§ Excerpted text:
++++++++++
I can imagine noisy RF, industrial, congested links, new queueing at the extremes in densely loaded switches, but the thing is: usually out there are strategies to reduce the congestion. External noise, factory/industrial/adversarial, sure. This is going to exist.
At 0-1%, basically anything.
Your wifi and home network probably are closer to 1% than 0%.
at 1-10%, you're probably on some kind of shared connection (CMTS or GPON with TDMA) and your provider has an overloaded network design (and you're at the end of the upgrade/split queue).
at anything above 10% you're in the realm of weird broken stuff. Congestion on the internet between major providers is a thing but is far less common than it was a decade ago, it does still happen though. Major providers who have NECMP or NLAG links inside their backbones or between providers where one of the links breaks in a way which doesn't remove it from the ECMP/LAG and suddenly you drop 1/N of the traffic (where N might be 2 == 50% loss). More common was finding LAG/ECMP where 1/N of the links was oversubscribed but the others were fine due to unequal traffic distribution.
> noisy RF, industrial
Pretty uncommon in my experience as most of these environments are not as cost optimized and know already that they will be in weird RF/electrical environments so they just use wired ethernet (and even shielded cable for really janky situations).
While there are strategies to reduce congestion on backbone links, they are not commonly implemented and even less commonly implemented well and sometimes implemented intentionally poorly.
There isn't much point in wierd algo solutions to 1% packetloss, and most people are living under 5% most of the time. I would say on an 80/20 class decision most of us either have layer2 loss in the link to the provider, and then not much loss, or have some corner case of congestion like zoom inter-continentally.
Remember, 75% of content now comes from a DC within 1 AS hop of your ISP.
For non-western economies reliant on mobile IP, there is a level of loss and congestion being seen in the radio packet layer but that layer is usually dealing with it.
Starlink has worked out how to manage it's TCP loss issues despite steering dishy between sats in orbit in a 15 second timeslot model.
++++++++++
§ Record set:

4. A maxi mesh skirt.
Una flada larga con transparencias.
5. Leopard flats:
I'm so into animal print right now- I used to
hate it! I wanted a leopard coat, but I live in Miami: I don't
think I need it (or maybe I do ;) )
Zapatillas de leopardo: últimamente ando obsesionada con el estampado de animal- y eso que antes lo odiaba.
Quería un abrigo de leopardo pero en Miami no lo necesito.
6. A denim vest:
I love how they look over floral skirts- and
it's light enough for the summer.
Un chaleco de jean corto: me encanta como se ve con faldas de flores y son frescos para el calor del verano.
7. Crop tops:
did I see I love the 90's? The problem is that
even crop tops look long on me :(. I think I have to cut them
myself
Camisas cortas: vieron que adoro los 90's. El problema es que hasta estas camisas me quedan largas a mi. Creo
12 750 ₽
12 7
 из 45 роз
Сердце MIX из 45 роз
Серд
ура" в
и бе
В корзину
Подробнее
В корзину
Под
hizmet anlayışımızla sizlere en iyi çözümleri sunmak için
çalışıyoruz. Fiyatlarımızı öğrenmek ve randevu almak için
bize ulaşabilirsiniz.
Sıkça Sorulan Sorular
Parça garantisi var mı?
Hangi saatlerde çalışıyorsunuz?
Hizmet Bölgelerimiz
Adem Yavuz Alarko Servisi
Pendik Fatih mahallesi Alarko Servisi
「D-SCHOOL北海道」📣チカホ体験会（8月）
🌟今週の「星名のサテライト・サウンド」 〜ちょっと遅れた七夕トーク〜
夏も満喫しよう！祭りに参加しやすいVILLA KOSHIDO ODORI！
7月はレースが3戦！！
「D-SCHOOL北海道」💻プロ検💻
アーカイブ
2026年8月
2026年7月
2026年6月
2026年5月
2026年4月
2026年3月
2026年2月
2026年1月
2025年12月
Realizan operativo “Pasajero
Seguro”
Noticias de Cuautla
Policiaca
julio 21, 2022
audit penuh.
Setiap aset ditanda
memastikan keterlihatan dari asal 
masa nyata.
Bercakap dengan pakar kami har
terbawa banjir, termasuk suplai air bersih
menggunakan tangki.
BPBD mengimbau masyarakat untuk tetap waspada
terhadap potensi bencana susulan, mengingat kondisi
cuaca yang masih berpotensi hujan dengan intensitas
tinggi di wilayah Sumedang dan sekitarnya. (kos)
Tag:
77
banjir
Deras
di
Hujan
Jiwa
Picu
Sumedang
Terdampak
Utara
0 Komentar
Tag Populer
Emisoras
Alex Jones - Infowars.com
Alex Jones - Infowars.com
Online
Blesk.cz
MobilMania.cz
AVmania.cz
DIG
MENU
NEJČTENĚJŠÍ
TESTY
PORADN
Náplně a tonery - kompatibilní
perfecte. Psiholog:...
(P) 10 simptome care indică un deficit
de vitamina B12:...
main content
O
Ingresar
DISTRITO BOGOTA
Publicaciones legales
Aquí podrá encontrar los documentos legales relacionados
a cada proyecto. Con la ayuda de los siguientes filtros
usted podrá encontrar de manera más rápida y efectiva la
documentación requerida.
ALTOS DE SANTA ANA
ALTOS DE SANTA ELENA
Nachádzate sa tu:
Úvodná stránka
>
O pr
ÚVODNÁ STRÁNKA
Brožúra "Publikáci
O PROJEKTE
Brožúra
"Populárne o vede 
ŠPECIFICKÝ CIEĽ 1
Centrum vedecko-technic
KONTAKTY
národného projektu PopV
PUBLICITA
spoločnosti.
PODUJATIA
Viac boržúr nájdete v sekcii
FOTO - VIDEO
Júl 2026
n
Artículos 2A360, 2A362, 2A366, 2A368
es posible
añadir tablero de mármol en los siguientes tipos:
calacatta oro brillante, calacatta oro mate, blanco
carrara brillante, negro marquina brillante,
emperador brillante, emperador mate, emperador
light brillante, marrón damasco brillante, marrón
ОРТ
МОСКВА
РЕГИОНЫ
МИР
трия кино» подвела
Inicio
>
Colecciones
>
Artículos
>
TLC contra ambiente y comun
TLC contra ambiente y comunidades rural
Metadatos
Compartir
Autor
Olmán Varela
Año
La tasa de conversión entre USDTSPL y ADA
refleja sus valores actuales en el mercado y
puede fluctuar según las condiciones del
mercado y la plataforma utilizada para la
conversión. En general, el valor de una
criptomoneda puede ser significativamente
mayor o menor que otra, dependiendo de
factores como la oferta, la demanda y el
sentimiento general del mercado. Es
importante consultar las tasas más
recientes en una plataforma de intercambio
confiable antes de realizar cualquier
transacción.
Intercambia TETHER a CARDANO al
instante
++++++++++
§ Instruction 1: In the packet loss discussion, list every acronym in the sentence that begins "Major providers who have".
§ Instruction 2: Update the packet loss discussion from "At 0-1%, basically" up to and including "unequal traffic distribution.", and put "congested" in place of "overloaded".

§ Answer 1: NECMP, NLAG, ECMP, LAG

§ Answer 2:
At 0-1%, basically anything.
Your wifi and home network probably are closer to 1% than 0%.
at 1-10%, you're probably on some kind of shared connection (CMTS or GPON with TDMA) and your provider has an congested network design (and you're at the end of the upgrade/split queue).
at anything above 10% you're in the realm of weird broken stuff. Congestion on the internet between major providers is a thing but is far less common than it was a decade ago, it does still happen though. Major providers who have NECMP or NLAG links inside their backbones or between providers where one of the links breaks in a way which doesn't remove it from the ECMP/LAG and suddenly you drop 1/N of the traffic (where N might be 2 == 50% loss). More common was finding LAG/ECMP where 1/N of the links was oversubscribed but the others were fine due to unequal traffic distribution.